In 1996,
Washington state voters overwhelmingly approved Initiative 655 which banned
the use of hounds to Hunt Cougars in the state. Two years later many people
are having second thoughts about the wisdom of the law, and the state
legislature may override the initiative.
Those who supported
the initiative used the standard arguments – using dogs to hunt cougars
was cruel and unsporting. But, above all, the dogs were extremely effective.

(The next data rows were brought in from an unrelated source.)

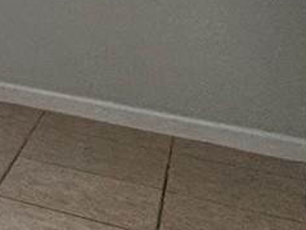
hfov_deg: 13.1
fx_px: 832
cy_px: -171
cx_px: -501
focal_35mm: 94
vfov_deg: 14.1
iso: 125
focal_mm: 2.22
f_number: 2.2
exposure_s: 1/120
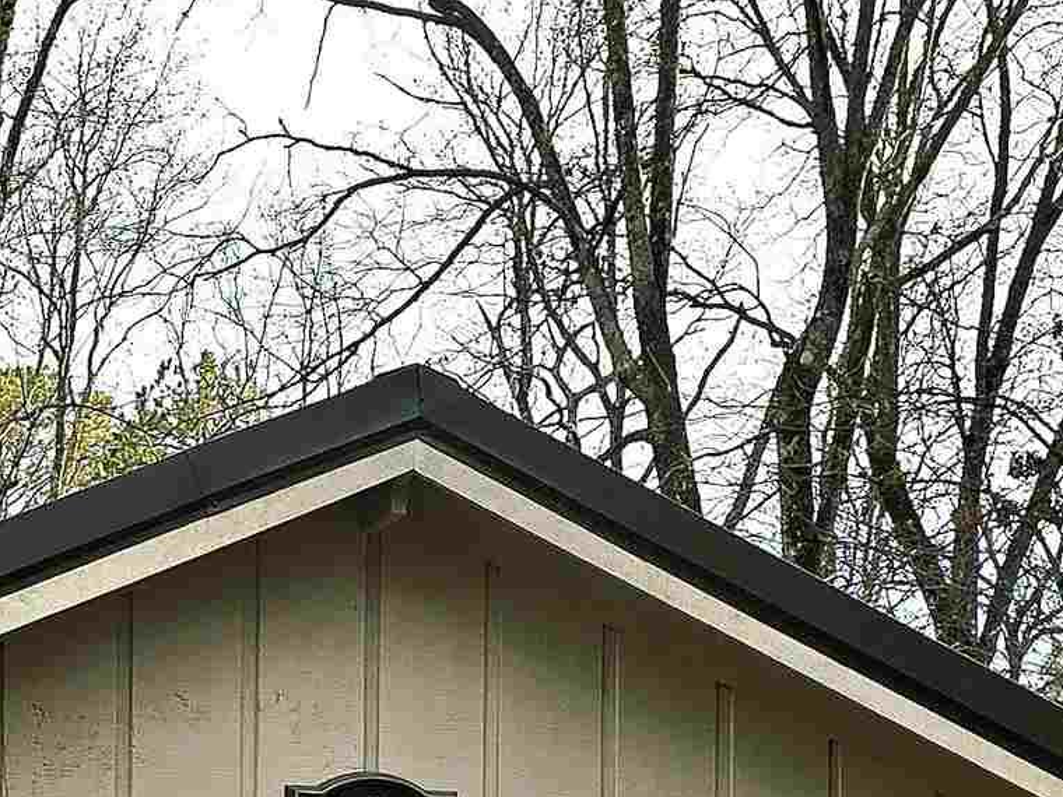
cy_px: 1271
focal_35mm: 93
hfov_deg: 20.4
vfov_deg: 14.6
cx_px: -1
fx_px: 2856
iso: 80
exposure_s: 1/3333
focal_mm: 6.3
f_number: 1.7
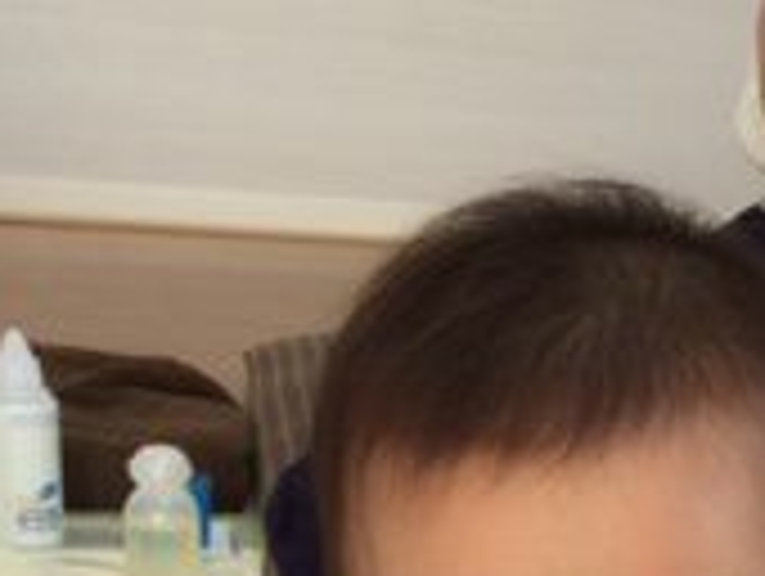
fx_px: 2412
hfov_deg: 17.4
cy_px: 855
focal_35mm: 109
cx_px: 855
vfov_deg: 12.9
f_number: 2.2
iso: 40
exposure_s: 1/60
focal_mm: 4.15
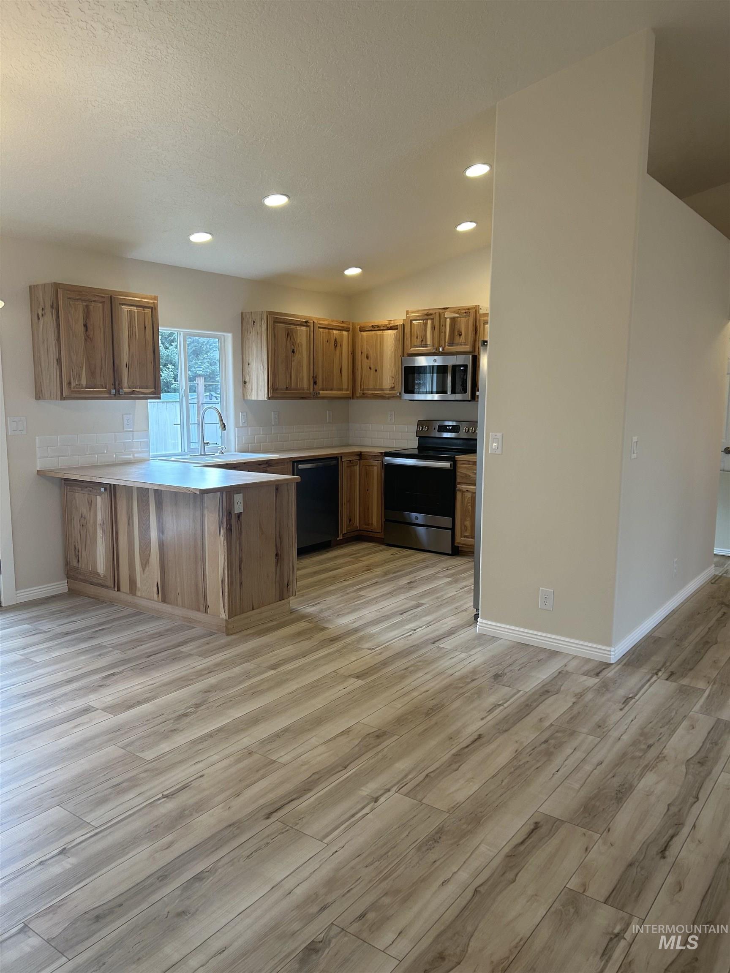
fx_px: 731
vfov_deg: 67.3
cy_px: 486
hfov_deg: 53.1
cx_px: 365
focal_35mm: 26
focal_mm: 5.7
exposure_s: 1/120
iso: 100
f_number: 1.5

In 1995 hunters in Washington killed 283 cougars using hounds, but by
1997 only 132 cougars were killed, which some people believe is the crux
of the problem.
Since
the passage of the initiative the number of cougars in Washington has
soared, as has the number of reports of human-cougar contact. The cougar
population rose to about 2,500 and the Washington Department of Fish and
Wildlife reported cougar-human incidents rose from 495 in 1996 to 927
in 1998.
Such
contact has the potential for tragedy. In August 1998, a 5-year-old girl
was ambushed and severely wounded by a cougar near the campsite she was
visiting. In another incident, two cougars became trapped in a school
playground.
Opponents
of Initiative 655 claim the ban on dogs caused the cougar population to
increase dramatically, and they suspect the big cats are drawn to suburban
areas to prey on domestic animals and livestock. Supporters claim the
cougar population had been increasing even before the passage of the initiative
and the increased reports of human-cougar contact are more likely the
result of increased awareness and press coverage of the issue during and
after the vote on the initiative.
The
cause of the increase in cougar incidents may be up for debate, but the
ban on using dogs highlights an odd aspect of animal rights philosophy
– namely that it simultaneously seeks to place all sentient beings on
the same moral plane but does not apply morality consistently among all
sentient beings.
Consider the animal
rights objection to the use of hunting dogs. I take the claim to be that
(a) cougars are sentient, (b) using carnivorous predators to hunt down sentient
beings is cruel, (c) sentient beings should not be subjected to cruelty,
so (d) predators (dogs) should not be used to hunt down cougars.
To avoid
turning this into an argument against all predation by sentient beings
(leaving Ingrid Newkirk‘s fantasies aside for the moment), animal rights
activists must perform the logical leap of maintaining that of all sentient
beings, only for homo sapiens is predation forbidden on
moral grounds. Furthermore, that moral edict extends to any sort
of interaction which may assist any act of predation.
If a
pack of wolves decide to attack a cougar, this presumably is simply part
of the natural world. If a human being takes a pack of dogs to hunt a
cougar, somehow the act is transformed into an immoral one simply by the
presence of the homo sapiens. To paraphrase George Orwell, all sentient
beings are equal, but some are less equal than others.
Source:
Bills would send hounds after cougars. Deidre Silva, The Spokane Spokesman-Review, January 21, 1999.